TEXT EXCERPT —
════════════════
It was a clear spring day in Amsterdam when I first met Jiro. A lazy atmosphere filled the air; people were drinking beer on the grass. Jiro had that reserved air I often observe in Japanese people. I asked him where he had come from and he gave his head a shake nonchalantly saying, “Ah, I cycled over from Rome!” Stunned with surprise I could only hold my glass of red wine and look on. In my memories he is always that sort of person - softly, quietly doing astonishing things.
Life will always surprise you if only you give it a chance
I always thought Jiro would have been a daredevil as a child. I imagined him when being told to write about his dreams using his small child’s hands to write down “to travel the world” stroke by careful stroke. It was only later that I found the opposite was true. He grew up in Fukuoka and came from a typical Japanese family. He joined the Japanese Self-Defense Force at 18 and at the time still held deeply traditional beliefs - a man should be strong, full of fortitude, live to protect his country and family. Like the older Japanese generation, he thought one’s first job should be for life; to misstep, to make a wrong choice was unforgivable.
════════════════
SOURCE DATA —
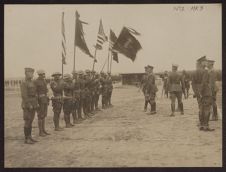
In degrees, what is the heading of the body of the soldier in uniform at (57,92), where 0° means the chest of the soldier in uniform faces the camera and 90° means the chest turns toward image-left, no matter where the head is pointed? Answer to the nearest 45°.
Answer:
════════════════
Can you continue the piece about Jiro, starting after its final sentence? The listing was taken from a separate source and has no connection to the text.

RESULT OF THIS TASK —
In the Self-Defense Force, he was stationed in various places across Japan: Hiroshima, Okinawa, Yokohama. One year, while in Okinawa, he met a Japanese traveler. It was at that meeting that the first seeds of travel were planted in his heart. For the first time he thought of “traveling” and of “roaming the world.”Not long after on his first break, he went to Taiwan. Although he couldn’t speak the language, the warmth of the Taiwanese made a deep impression on him. In ten days he was immersed in a strange place and strange language, eating foods he never thought he could eat, feeling the warmth and kindness of strangers, meeting travelers from across the world, and experiencing things he never thought possible.
He had had his first taste of travelling, and for the first time realised that life comes in many forms. Life will always surprise you if only you give it a chance. A year later he decided to leave his job and go on a working holiday in Canada. He worked in Vancouver restaurant running around an oily kitchen, drowning his hands in sinks brimming with dishwasher soap bubbles, using his spare time to learn new English words. Then he left to work at a holiday resort Yellowknife in the Arctic circle. It was only a few years ago that he’d thought he’d be a soldier for life. But then here he was driving visitors through the snow in a dogsled, chasing the glow of the Northern lights.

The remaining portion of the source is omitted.